For me, a meaningful life is about changing the world for the better. By definition, that means rejecting the same old things with the same old people. 

That’s why I worked towards a United Nations peace process during the Afghan civil war. The Taliban booted me out of Afghanistan in 1998—the last Western diplomat to go—after which there was then no meaningful conversation about peace. The events that ensued in 2001 were a catastrophic confirmation that disengagement was disastrous for everyone. I have returned to live in Afghanistan twice after that eviction and seen first-hand that talking—often with those doing things I know to be wrong—can be the only way to bring about change or progress. The most meaningful conversations are often those which take us out of our comfort zone and include voices of dissent.

"A meaningful life is about the willingness to start conversations around the unimaginable and then to work to make the unimaginable happen."

This year, presidential elections were held in Afghanistan, something I could not have imagined 20 years ago. That transformation came about through the commitment and willingness of many voices to work together to create change.

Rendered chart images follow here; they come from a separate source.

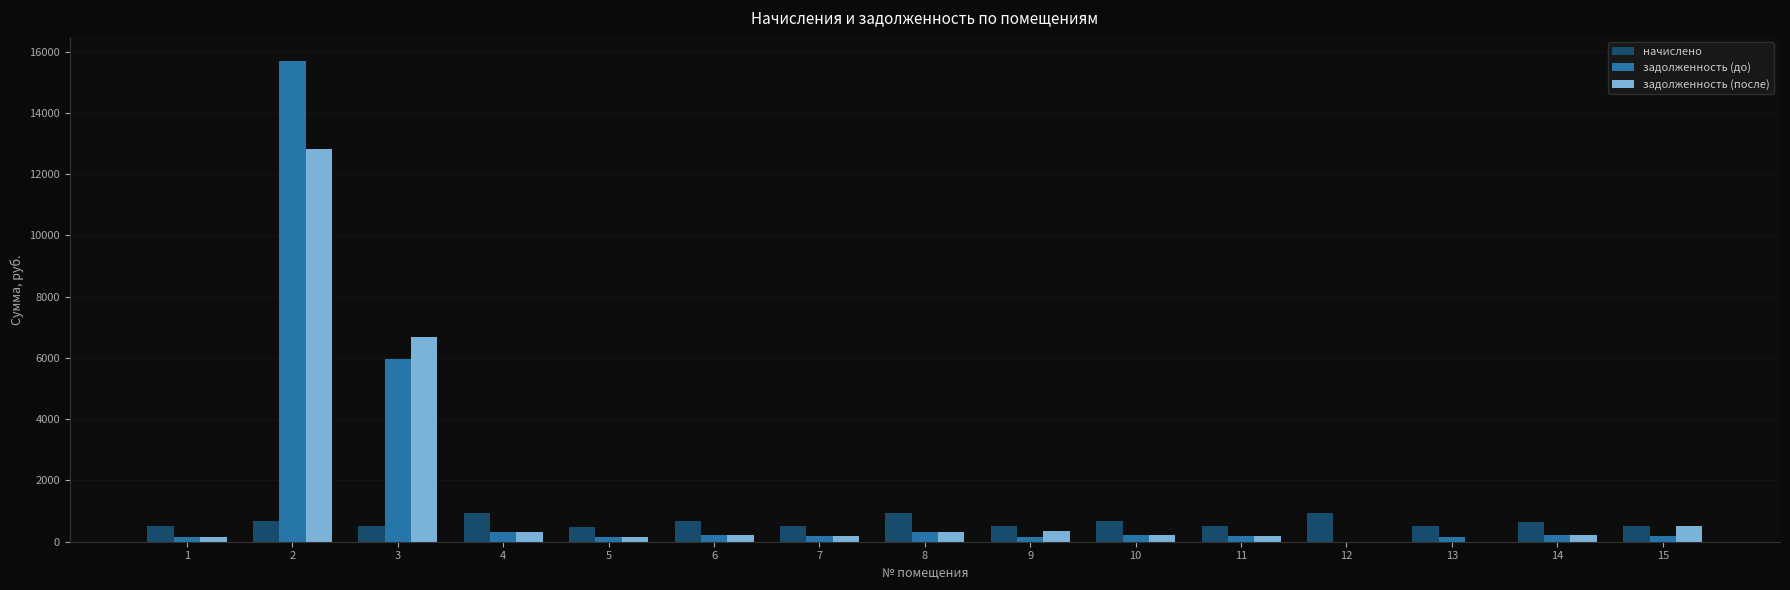

List the series in order of their peak value, highest first.

задолженность (до), задолженность (после), начислено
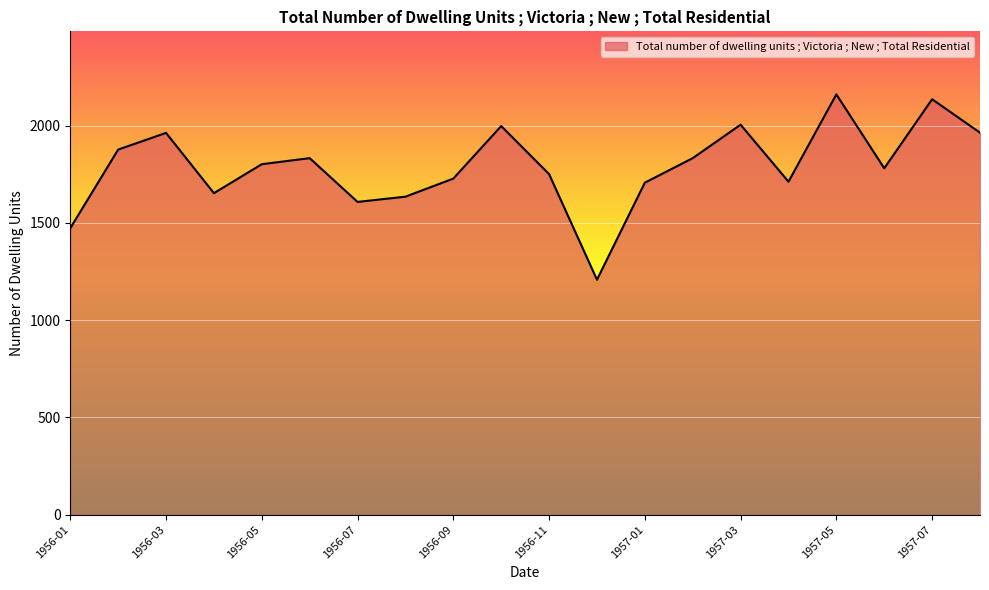

What is the smallest value displayed?

1208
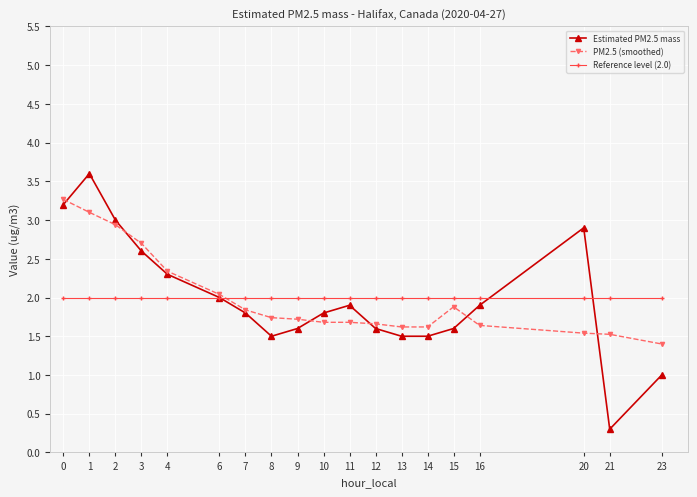

Which series changed the most between 0 and 23?

Estimated PM2.5 mass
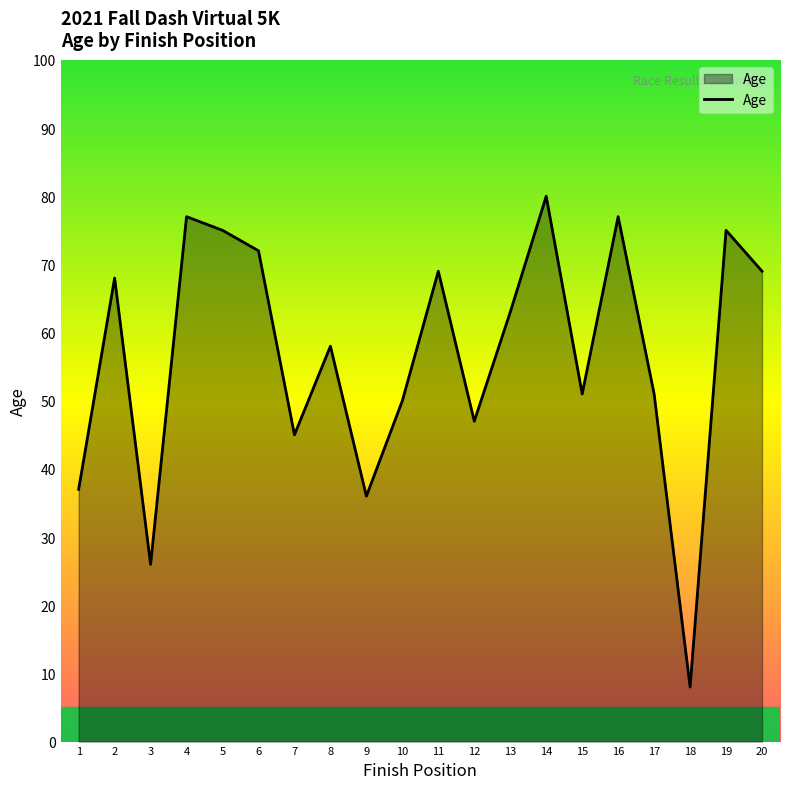

What is the sum of the values at 4 and 14?

157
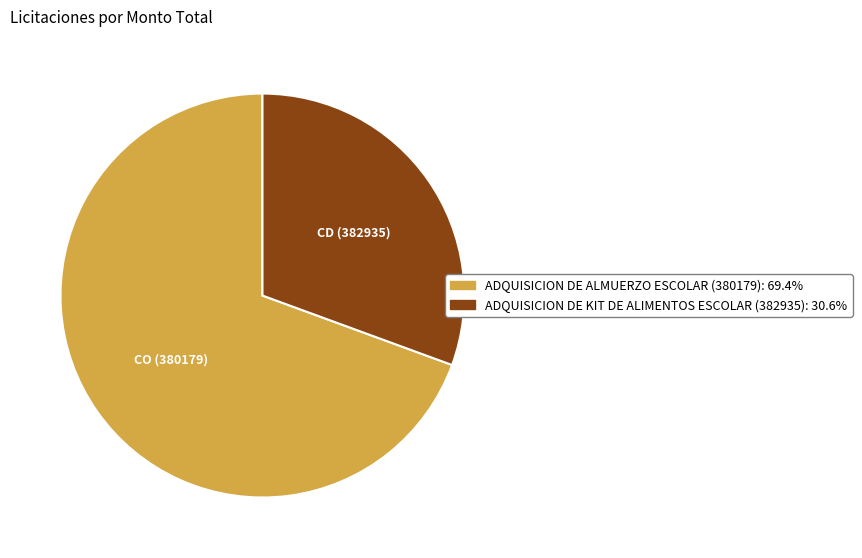

Is it true that ADQUISICION DE ALMUERZO ESCOLAR (380179) is 69% of the pie?

True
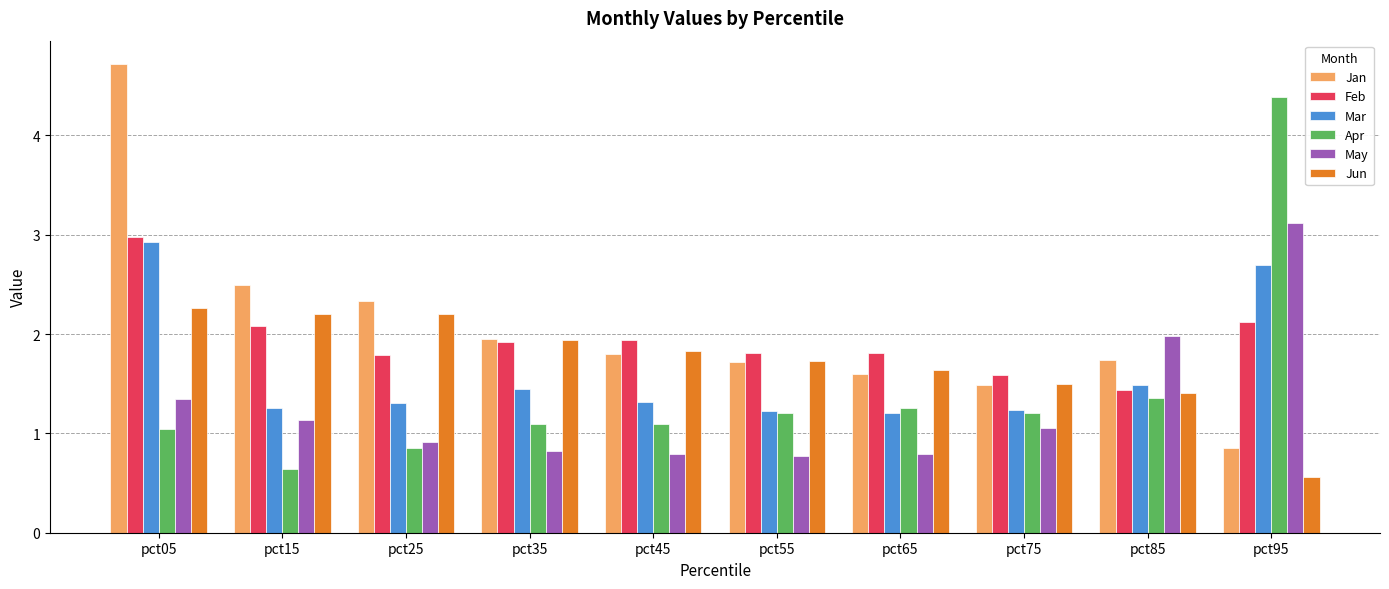

Read the May value at pct85.

2.0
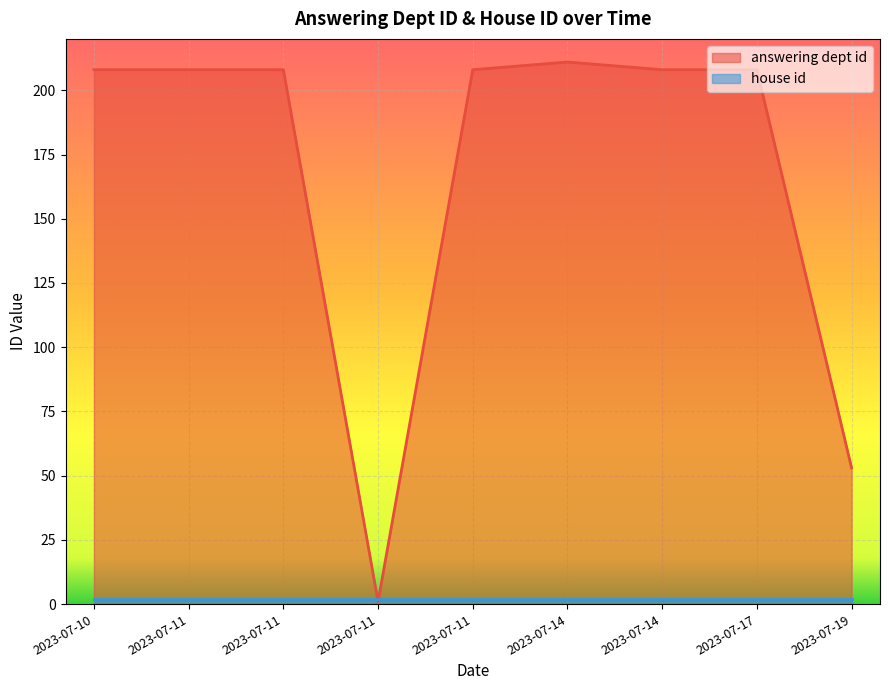

Rank the categories by value from lowest to highest.

2023-07-11, 2023-07-19, 2023-07-10, 2023-07-11, 2023-07-11, 2023-07-11, 2023-07-14, 2023-07-17, 2023-07-14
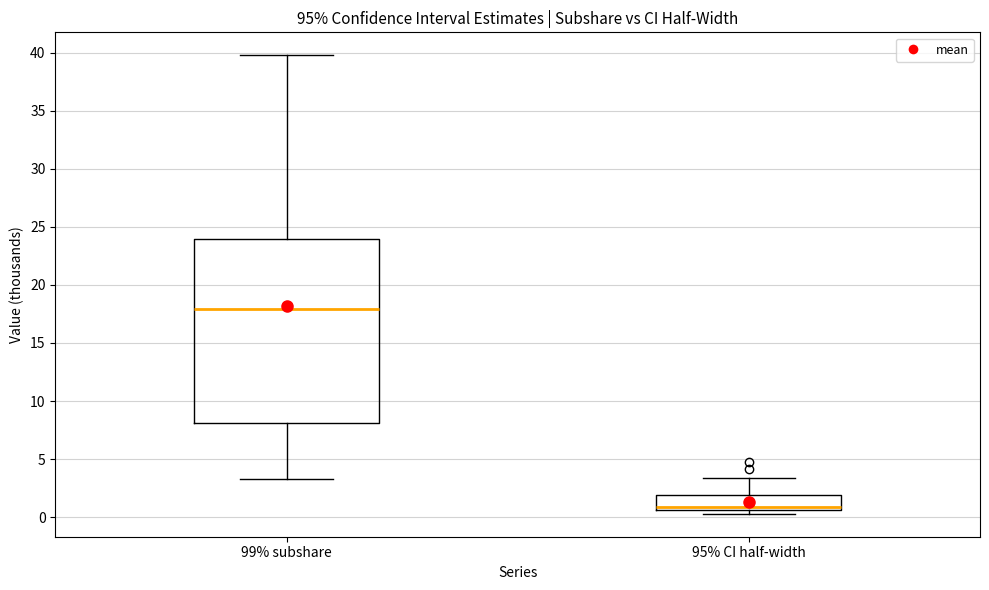

Reading left to right, read every box against the y-axis: the position of its median line, the range the box covers, and the ends of its whiskers. The values are not printed on the chart, so give them approximately, as read against the axis.

99% subshare: median 18.0, box 8.0 to 24.0, whiskers 3.5 to 40.0
95% CI half-width: median 1.0, box 0.5 to 2.0, whiskers 0.5 (just below the box's lower edge) to 3.5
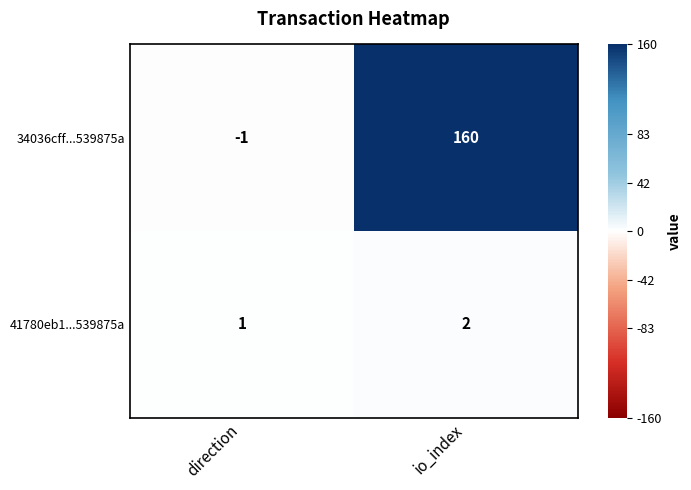

What is the difference between the 34036cff...539875a values at direction and io_index?

161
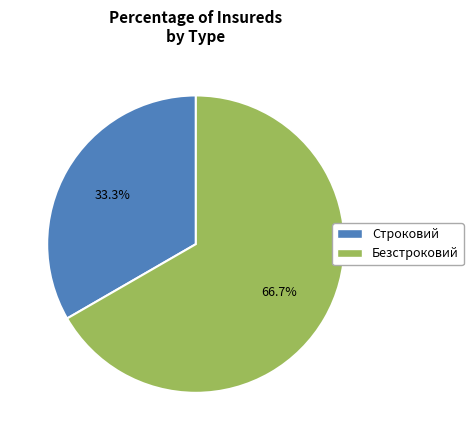

What is the total percentage of Безстроковий and Строковий?

100.0%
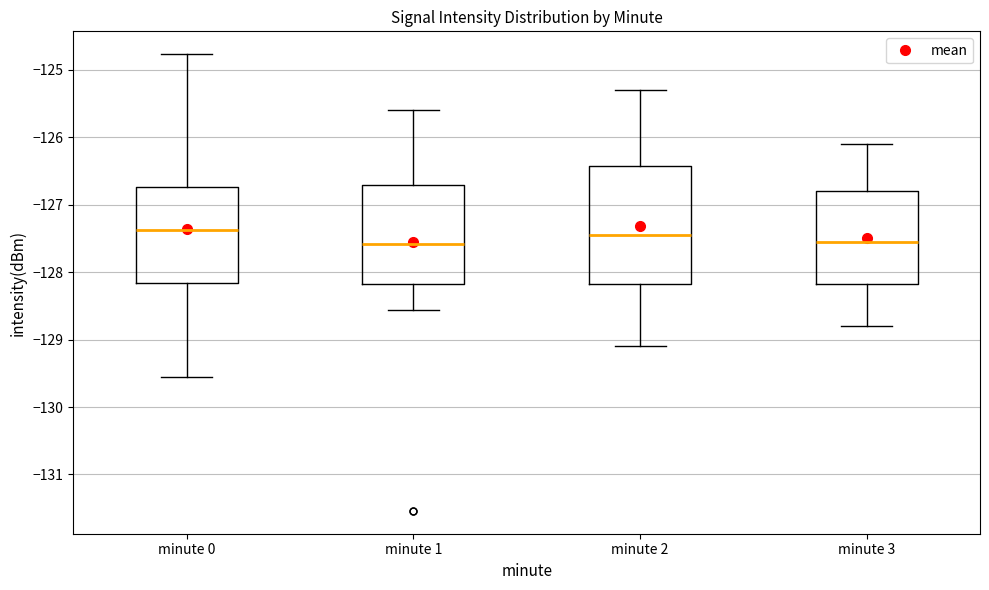

Where does the upper whisker of the box for minute 0 end on the y-axis? The values are not printed on the chart, so give them approximately, as read against the axis.

-124.8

But Afghanistan now shares a challenge with the rest of the world—the steady destruction of the planet we live on. The picture for the biodiversity that sustains us is bleak.

Leading the Zoological Society of London (ZSL), I am confronted daily with the impact of the havoc being wrought on wildlife. The numbers scare me. One hundred million sharks killed every year, mostly for their fins. Twenty thousand African elephants slaughtered annually for their ivory. Over 1,000 rhinos poached every year from South Africa alone since 2013. Take a longer view and you see the indiscriminate scale of the destruction; in ZSL’s Living Planet Index, we’ve tracked a 60 percent decline in the size of wildlife populations since 1970. That is huge.

When I talk with the scientists at ZSL—the bright sparks committed to better understanding the problems we face—it takes me straight back to 1998. The feeling in the pit of my stomach that a huge problem is not being gripped and that the consequences are likely to be dire.

The battle for the survival of our wildlife, of the biodiversity that sustains humanity, is a challenge that we simply must grip.

Talking to scientists is important, but opening the conversation to new voices and bringing fresh perspectives is the only way to bring about progress. There can be nothing more meaningful now, as we teeter on the brink of ecological collapse, than to contribute to maintaining the biodiverse, life-giving ecosystem that can sustain us all—not just humanity. 

As well as talking to each other, as conservationists, we need to open evocative conversations with business, industry, politicians, and communities. In turn, we need leaders of business and industry, of political movements and communities, to engage with people they might consider to be outside their usual scope—scientists, conservationists, ecologists—so that these essential conversations can begin, and together we can take the first steps to change.

Our vision at ZSL is a world where wildlife thrives. When we set this vision last year, as part of a new strategy for the organization, some questioned whether we were aspiring to something unachievable. They asked me whether we were setting ourselves up to fail. 

I disagreed then, and I still do. It’s achievable. It’s just difficult to imagine—rather like those Afghan elections were 20 years ago. 

A meaningful life is about the willingness to start conversations around the unimaginable and then to work to make the unimaginable happen. In the 21st century there is no more meaningful conversation to start than one which catalyzes the systemic change needed for wildlife and people to thrive.